The other side has its problems as well. Conservative Protestant churches are also generally in decline, though not as rapidly as the mainline churches. Interestingly, they also seem to promote a kind of “spiritual but not religious” vibe from the opposite direction. Where the liberal Protestants are always talking about a personal spiritual faith experience in the present, conservatives tend to talk about a personal spiritual faith experience in the future, focusing on getting into heaven as the primary goal of faith. It’s no wonder that the church and “religion” is less important to both sides–it’s all about the quintessential American value of “me.”

Tom Long, in his thought-provoking book Preaching from Memory to Hope, points out that what’s really going on in American culture is a revival of “the gnostic impulse”–a morphing of the Platonist view that spirit and body are opposed to one another, and that divine “spiritual” knowledge is superior to any system of belief that requires anything from us like community, accountability, confession, or submission. Indeed, says Long, the “gnostic impulse” is “a counterforce, a reaction that erupts here and there in church history in response to what is seen as the barrenness and oppressiveness of what the church is teaching” (65). When the going gets tough with the culture, in other words, the gnostic impulse is to simply “go with it” and cut loose from the moorings of church, text, and practice.

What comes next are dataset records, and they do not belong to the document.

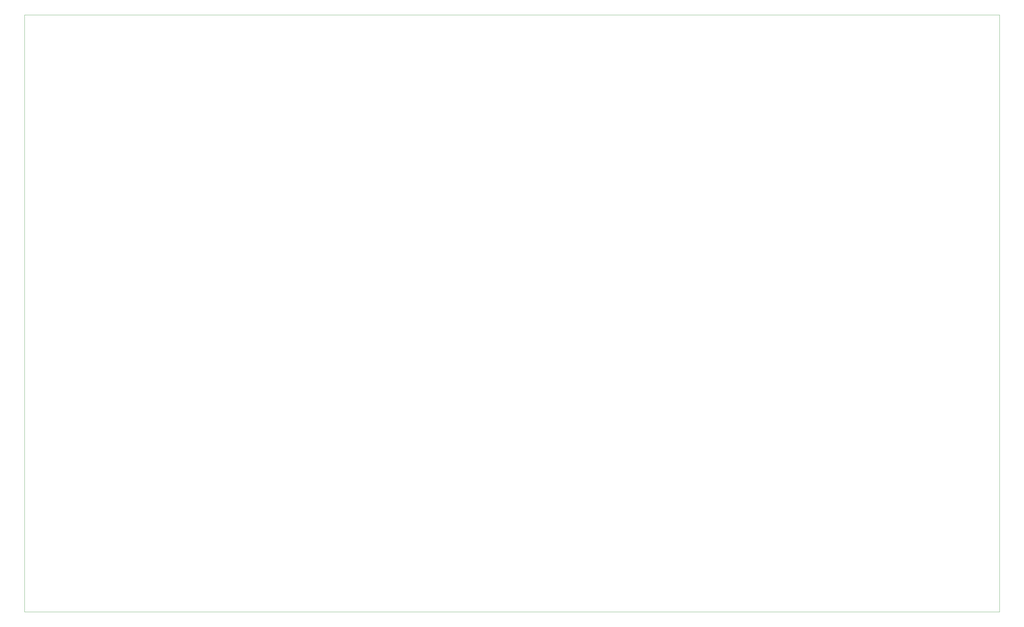
<source format=gbr>
%TF.GenerationSoftware,KiCad,Pcbnew,(5.99.0-12218-g749d2d5987)*%
%TF.CreationDate,2021-09-15T17:58:56+03:00*%
%TF.ProjectId,stend_main_stencil,7374656e-645f-46d6-9169-6e5f7374656e,rev*%
%TF.SameCoordinates,PX258bd10PYee998b0*%
%TF.FileFunction,Profile,NP*%
%FSLAX46Y46*%
G04 Gerber Fmt 4.6, Leading zero omitted, Abs format (unit mm)*
G04 Created by KiCad (PCBNEW (5.99.0-12218-g749d2d5987)) date 2021-09-15 17:58:56*
%MOMM*%
%LPD*%
G01*
G04 APERTURE LIST*
%TA.AperFunction,Profile*%
%ADD10C,0.100000*%
%TD*%
G04 APERTURE END LIST*
D10*
%TO.C,PCB1*%
X310000000Y190000000D02*
X310000000Y0D01*
X0Y0D02*
X0Y190000000D01*
X0Y190000000D02*
X310000000Y190000000D01*
X310000000Y0D02*
X0Y0D01*
%TD*%
M02*

</source>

Even those who still hold on to Scripture as normative will tend to read it through the lens of experience and truncate the text to fit their particular worldview.

When I think about this, I begin to understand that my own worldview is a lot more religious than it is “spiritual.” Oh, I think spirituality is important, certainly, but as a Wesleyan I think the words “spiritual” and “discipline” go together. It’s not my own spirituality that matters, it’s the spirituality that emerges from long engagement in prayer, Scripture study, and disciplined work over time with a community of faith. That discipline is what we might call “religion”–not the devotion to denomination but rather a devotion to Christ who offers a particular worldview and way of life. Jesus was not a gnostic who invited people on a spiritual journey to their own enlightenment. He only offered the way of the cross–a disciplined devotion that is lived out in community. The individual life matters within the context of the larger mission of God’s redemption for the whole world–a mission that seeks to break the brokenness of sin and death, rather than merely adopting that brokkeness as normative for human life. Jesus does not simply bless our way of life, he wants to transform it and in order to do that we have to submit to his Lordship and way of life–a life lived out in community with others.

So, color me as someone who is striving to be religious but not particularly spiritual. I think that’s what Wesley was calling us as Methodists to be–people who gave themselves to a particular community and a particular way of life lived out under the discipline and Lordship of Christ. Those who live this way will always be in the minority. The culture will see them as “weird” as best and dangerous at worst. Our call is not to be relevant, but redemptive; not to be “spiritual” but sold out to Christ in every aspect of our lives.

Today, I’m looking at this study as a good thing rather than a bad thing. I think the decline of the gnostic Protestantism of the left and right is a sign that God is up to something new–perhaps a fresh reformation of faith that will make us relevant to God and his kingdom once again!